• DATA PROVIDED
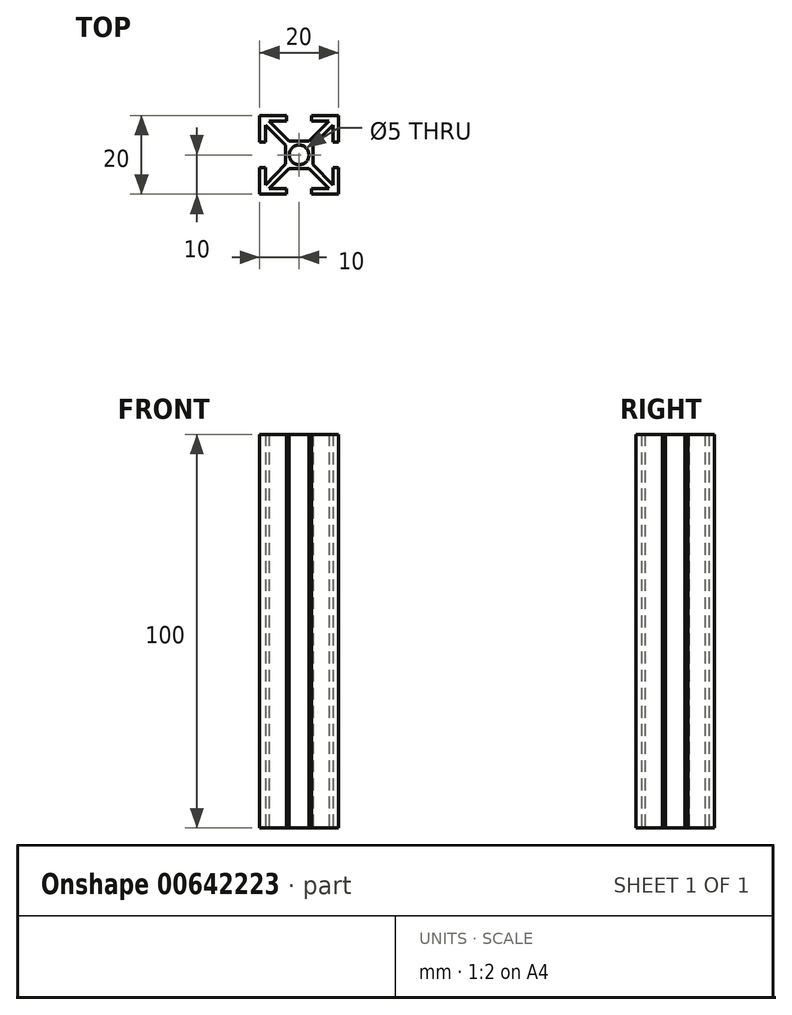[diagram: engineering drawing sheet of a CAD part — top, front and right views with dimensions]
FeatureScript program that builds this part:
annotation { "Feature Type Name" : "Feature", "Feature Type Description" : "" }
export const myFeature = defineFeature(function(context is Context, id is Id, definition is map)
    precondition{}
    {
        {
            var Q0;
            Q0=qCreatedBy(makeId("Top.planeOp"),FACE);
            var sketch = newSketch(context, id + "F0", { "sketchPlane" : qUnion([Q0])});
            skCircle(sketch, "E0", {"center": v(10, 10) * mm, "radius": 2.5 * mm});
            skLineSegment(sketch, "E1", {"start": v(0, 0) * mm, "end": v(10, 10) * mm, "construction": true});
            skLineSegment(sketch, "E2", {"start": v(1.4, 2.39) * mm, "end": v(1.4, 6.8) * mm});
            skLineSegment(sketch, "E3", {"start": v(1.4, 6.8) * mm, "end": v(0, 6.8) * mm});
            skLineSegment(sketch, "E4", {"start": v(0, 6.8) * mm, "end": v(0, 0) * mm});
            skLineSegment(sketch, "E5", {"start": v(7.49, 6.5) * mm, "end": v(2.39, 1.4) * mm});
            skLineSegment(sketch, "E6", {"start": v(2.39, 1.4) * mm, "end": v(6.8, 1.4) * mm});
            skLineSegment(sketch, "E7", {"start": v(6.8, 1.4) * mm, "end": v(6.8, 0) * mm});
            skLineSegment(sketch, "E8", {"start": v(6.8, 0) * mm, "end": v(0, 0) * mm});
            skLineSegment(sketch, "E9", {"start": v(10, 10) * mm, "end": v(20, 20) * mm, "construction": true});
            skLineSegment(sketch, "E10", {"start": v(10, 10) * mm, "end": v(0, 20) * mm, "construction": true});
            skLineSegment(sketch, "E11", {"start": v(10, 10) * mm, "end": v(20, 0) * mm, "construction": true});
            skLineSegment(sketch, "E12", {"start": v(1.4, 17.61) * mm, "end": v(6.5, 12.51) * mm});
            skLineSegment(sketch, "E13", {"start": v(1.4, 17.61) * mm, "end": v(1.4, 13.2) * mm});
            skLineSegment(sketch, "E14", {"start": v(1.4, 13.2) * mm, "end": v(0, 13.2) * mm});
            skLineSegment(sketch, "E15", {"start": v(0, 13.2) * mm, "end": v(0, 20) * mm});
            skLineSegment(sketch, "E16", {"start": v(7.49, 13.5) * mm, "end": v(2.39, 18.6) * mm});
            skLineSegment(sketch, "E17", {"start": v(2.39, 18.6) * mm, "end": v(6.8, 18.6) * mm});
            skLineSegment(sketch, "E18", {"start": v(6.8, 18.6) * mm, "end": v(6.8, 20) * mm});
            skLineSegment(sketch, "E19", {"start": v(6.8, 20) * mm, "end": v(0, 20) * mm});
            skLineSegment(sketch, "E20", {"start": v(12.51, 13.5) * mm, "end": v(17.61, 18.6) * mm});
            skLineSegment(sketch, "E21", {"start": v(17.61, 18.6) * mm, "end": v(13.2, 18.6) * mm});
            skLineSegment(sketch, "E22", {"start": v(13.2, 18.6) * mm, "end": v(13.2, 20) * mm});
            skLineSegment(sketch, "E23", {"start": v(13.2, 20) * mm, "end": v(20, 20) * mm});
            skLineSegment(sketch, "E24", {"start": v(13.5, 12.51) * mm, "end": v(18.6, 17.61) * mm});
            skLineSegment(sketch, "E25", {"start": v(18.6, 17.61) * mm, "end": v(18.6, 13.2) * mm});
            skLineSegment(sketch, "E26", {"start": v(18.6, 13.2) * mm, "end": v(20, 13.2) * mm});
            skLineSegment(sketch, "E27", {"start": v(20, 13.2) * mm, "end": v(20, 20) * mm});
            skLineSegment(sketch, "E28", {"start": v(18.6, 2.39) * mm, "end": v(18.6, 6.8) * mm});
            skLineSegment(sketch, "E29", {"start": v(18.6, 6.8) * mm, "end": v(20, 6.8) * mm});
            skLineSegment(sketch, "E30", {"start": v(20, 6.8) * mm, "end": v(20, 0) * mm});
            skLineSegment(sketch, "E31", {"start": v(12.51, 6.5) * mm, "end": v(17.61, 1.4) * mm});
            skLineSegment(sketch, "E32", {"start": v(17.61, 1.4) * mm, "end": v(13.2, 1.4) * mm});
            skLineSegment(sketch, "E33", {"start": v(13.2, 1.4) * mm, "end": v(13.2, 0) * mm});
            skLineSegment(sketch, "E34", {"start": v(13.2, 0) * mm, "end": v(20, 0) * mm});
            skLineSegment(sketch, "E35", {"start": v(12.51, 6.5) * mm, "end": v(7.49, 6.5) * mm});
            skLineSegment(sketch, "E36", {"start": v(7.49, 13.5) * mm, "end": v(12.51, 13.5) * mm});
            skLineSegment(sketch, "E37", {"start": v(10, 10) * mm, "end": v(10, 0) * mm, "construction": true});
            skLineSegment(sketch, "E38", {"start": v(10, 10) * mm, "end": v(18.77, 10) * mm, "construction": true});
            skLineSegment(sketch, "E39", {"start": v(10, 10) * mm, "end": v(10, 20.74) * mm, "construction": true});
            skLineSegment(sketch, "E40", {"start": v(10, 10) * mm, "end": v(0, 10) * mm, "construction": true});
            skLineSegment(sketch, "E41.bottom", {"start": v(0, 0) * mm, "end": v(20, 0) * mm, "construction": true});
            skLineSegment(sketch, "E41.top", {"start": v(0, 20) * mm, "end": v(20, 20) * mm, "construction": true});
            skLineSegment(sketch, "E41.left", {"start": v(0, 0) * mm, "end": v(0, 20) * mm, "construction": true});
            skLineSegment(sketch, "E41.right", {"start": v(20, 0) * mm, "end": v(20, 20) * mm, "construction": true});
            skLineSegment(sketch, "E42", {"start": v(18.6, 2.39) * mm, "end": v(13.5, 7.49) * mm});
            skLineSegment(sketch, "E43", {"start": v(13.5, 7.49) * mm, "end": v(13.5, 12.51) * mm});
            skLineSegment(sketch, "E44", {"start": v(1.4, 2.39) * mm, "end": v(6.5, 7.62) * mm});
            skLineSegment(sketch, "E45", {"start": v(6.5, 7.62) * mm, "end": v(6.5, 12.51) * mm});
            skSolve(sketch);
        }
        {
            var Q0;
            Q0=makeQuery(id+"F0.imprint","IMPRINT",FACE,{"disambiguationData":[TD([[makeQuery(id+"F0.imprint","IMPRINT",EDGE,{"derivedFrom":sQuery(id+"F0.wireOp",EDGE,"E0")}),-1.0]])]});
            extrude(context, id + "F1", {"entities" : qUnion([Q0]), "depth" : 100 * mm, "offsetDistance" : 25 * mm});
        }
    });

==

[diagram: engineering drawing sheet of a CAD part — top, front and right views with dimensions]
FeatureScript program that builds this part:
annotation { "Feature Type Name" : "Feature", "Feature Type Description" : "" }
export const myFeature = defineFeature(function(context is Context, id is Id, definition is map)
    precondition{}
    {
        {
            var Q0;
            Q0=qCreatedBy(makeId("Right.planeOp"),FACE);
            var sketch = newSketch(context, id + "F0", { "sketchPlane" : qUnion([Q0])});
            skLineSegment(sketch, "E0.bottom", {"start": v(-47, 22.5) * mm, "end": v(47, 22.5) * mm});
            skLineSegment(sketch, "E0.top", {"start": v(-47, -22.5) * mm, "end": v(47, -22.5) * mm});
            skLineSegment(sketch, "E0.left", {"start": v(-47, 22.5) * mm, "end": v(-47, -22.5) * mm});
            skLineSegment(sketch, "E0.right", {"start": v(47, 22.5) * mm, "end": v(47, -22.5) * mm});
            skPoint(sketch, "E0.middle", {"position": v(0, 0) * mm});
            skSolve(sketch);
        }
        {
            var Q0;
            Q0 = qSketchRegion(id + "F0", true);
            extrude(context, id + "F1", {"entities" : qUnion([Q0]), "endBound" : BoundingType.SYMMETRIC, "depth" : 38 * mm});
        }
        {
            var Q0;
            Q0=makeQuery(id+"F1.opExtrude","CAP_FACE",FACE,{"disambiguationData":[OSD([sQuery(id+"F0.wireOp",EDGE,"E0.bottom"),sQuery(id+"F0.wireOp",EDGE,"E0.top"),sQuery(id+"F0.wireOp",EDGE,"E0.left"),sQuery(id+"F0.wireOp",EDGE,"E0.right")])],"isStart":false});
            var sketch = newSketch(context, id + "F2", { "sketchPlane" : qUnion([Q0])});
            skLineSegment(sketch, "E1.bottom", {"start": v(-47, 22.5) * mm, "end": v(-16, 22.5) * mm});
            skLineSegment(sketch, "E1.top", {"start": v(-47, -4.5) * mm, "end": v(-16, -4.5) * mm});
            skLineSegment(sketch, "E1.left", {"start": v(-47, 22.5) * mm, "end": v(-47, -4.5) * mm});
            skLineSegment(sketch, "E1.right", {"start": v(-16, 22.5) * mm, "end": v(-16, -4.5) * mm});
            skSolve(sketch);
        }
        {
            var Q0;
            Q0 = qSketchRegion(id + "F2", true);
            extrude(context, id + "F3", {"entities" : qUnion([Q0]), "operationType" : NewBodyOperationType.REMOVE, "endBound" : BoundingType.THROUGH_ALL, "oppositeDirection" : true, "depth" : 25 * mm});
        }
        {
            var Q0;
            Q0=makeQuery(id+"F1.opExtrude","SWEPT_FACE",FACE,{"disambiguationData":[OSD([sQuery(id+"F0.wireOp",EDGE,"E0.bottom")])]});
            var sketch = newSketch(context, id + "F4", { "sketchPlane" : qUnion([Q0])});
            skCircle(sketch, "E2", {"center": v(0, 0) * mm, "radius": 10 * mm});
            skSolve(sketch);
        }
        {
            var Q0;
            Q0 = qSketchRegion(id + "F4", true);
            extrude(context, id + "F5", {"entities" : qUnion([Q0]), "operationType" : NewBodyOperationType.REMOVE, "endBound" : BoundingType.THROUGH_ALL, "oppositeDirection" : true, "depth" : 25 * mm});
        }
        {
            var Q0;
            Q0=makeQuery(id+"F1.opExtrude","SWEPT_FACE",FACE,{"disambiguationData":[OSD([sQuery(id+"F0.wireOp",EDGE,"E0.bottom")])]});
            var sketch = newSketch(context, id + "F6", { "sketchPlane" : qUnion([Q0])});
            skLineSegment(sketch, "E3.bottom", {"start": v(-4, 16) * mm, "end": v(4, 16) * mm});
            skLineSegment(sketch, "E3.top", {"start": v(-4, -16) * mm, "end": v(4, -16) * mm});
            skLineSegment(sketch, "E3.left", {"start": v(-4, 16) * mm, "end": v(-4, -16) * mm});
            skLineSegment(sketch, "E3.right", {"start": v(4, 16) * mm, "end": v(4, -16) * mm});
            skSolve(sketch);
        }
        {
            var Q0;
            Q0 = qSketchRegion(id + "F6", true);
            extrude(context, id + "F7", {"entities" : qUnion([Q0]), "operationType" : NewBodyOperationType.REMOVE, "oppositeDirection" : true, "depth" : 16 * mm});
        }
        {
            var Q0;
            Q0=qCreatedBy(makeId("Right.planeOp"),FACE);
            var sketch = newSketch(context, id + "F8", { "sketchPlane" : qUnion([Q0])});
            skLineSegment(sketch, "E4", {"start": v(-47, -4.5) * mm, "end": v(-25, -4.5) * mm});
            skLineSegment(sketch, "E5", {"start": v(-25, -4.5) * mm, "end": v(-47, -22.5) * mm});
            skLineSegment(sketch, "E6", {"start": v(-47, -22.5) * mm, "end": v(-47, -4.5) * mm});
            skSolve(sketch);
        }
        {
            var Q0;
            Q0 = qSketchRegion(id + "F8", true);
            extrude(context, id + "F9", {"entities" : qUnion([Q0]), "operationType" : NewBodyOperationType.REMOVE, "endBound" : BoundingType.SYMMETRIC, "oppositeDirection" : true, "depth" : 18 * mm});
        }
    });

* * *

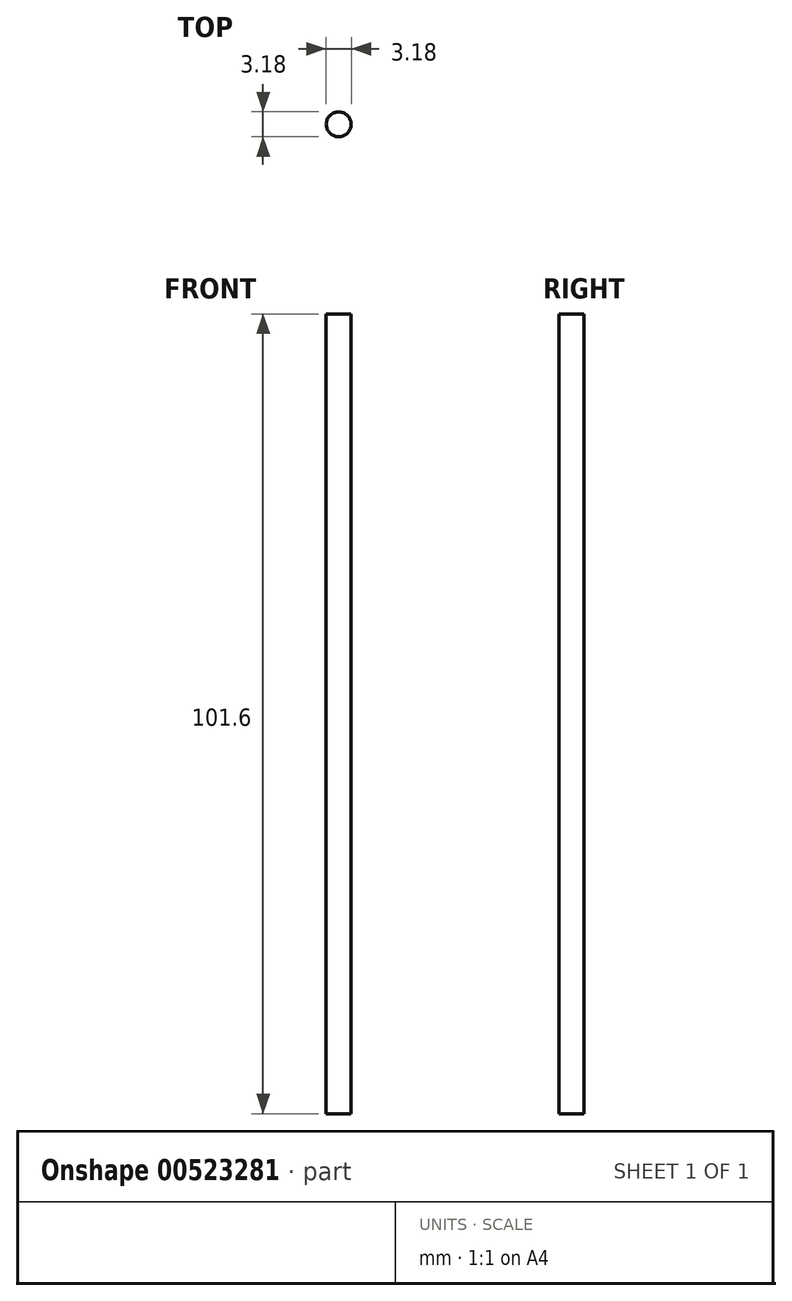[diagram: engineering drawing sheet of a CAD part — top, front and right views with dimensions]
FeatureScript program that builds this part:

• TASK REQUIREMENTS
How many lines in the items contain the string "SYMMETRIC", matching case exactly? Reply with the number alone.

• FINAL RESULT
2